#### Required action:
Transcribe the entries below with complete accuracy, excluding the pictures.

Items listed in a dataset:
━━━━━━━━━━

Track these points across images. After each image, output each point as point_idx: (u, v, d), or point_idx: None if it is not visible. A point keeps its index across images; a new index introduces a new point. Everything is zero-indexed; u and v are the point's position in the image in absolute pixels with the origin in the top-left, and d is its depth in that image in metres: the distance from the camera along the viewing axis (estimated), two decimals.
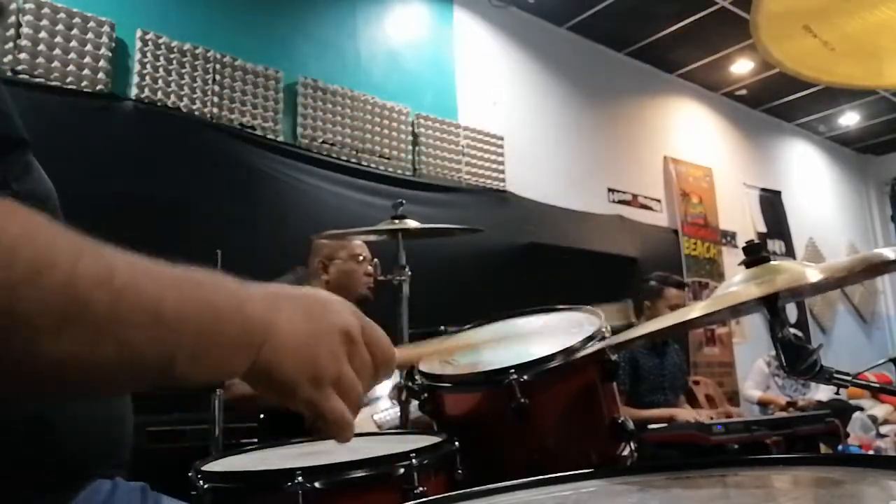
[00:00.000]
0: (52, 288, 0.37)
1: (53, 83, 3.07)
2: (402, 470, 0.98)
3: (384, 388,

━━━━━━━━━━

#### The completed task:
Track these points across images. After each image, output each point as point_idx: (u, v, d), or point_idx: None if it is not visible. A point keeps its index across images; a new index introduces a new point. Everything is zero-indexed; u and v are the point's position in the image in absolute pixels with the origin in the top-left, and d is its depth in that image in metres: the distance from the camera along the viewing axis (estimated), two decimals.
[00:00.000]
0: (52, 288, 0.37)
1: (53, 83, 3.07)
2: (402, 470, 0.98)
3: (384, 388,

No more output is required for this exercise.